Segment Start: Information given

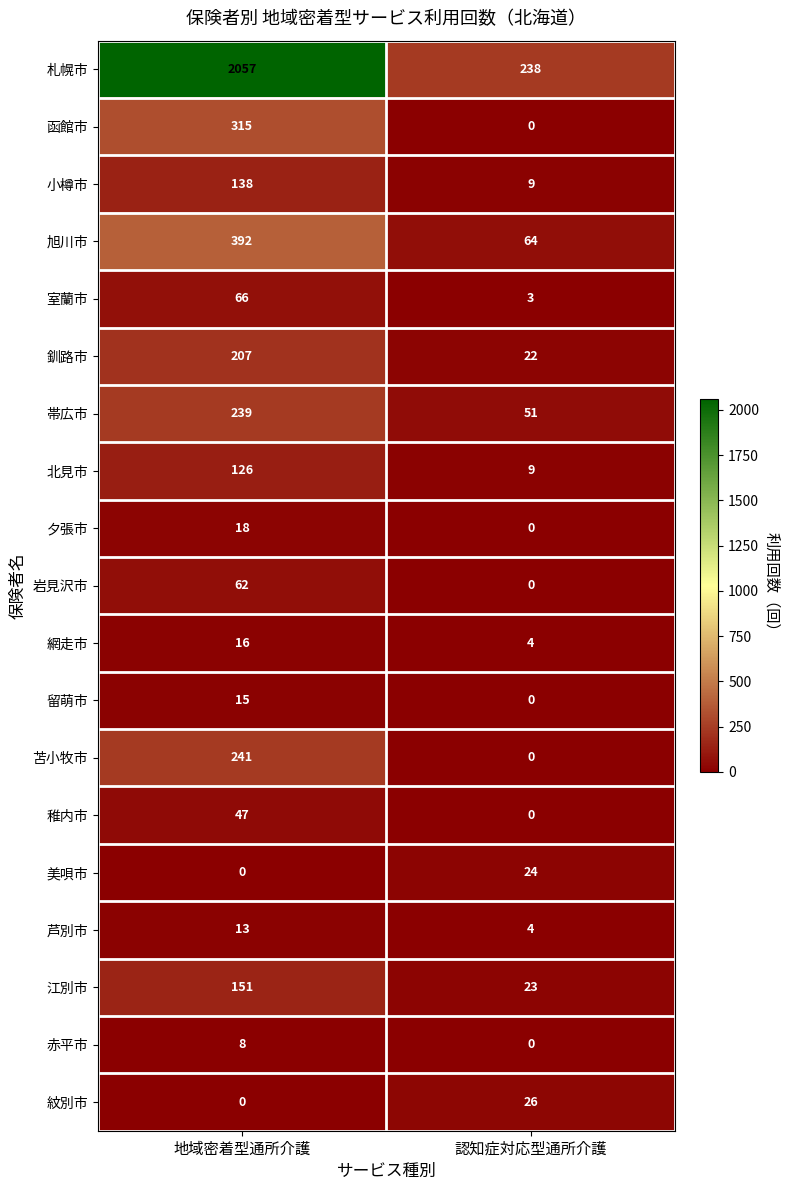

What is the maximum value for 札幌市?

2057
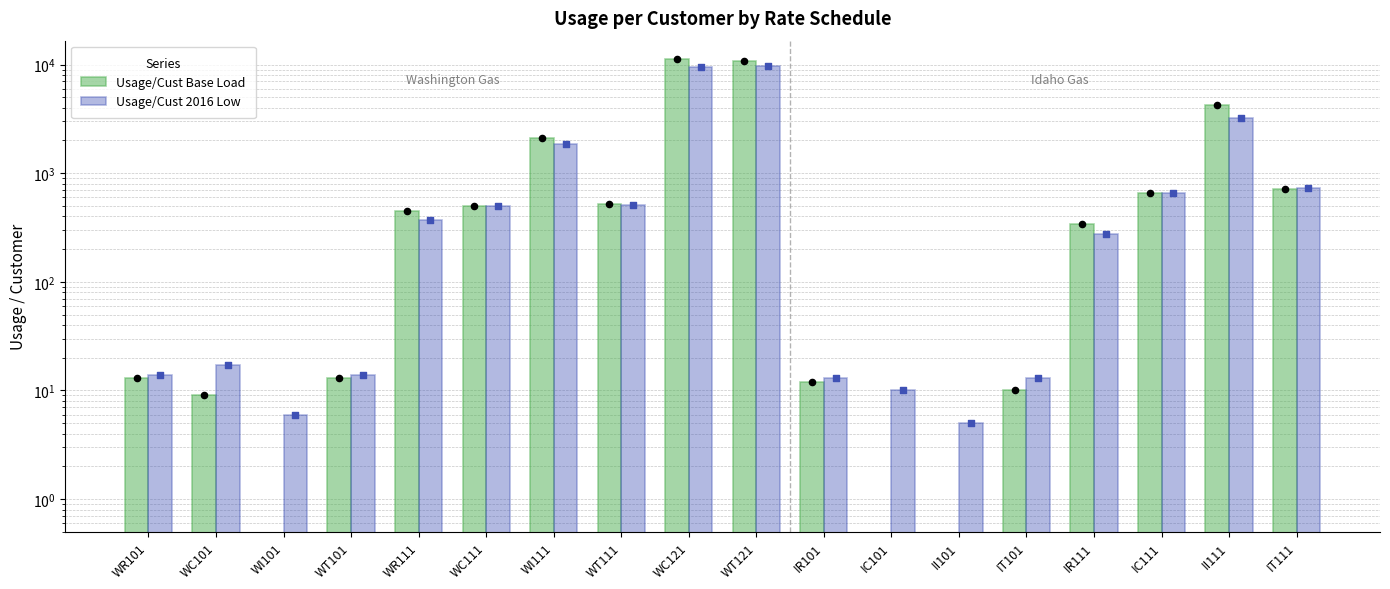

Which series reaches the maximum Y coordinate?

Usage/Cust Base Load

Segment End: Information given

■ Your task
Print every item above verbatim, leaving out the pictures.

■ Reply
What is the maximum value for 札幌市?

2057

Which series reaches the maximum Y coordinate?

Usage/Cust Base Load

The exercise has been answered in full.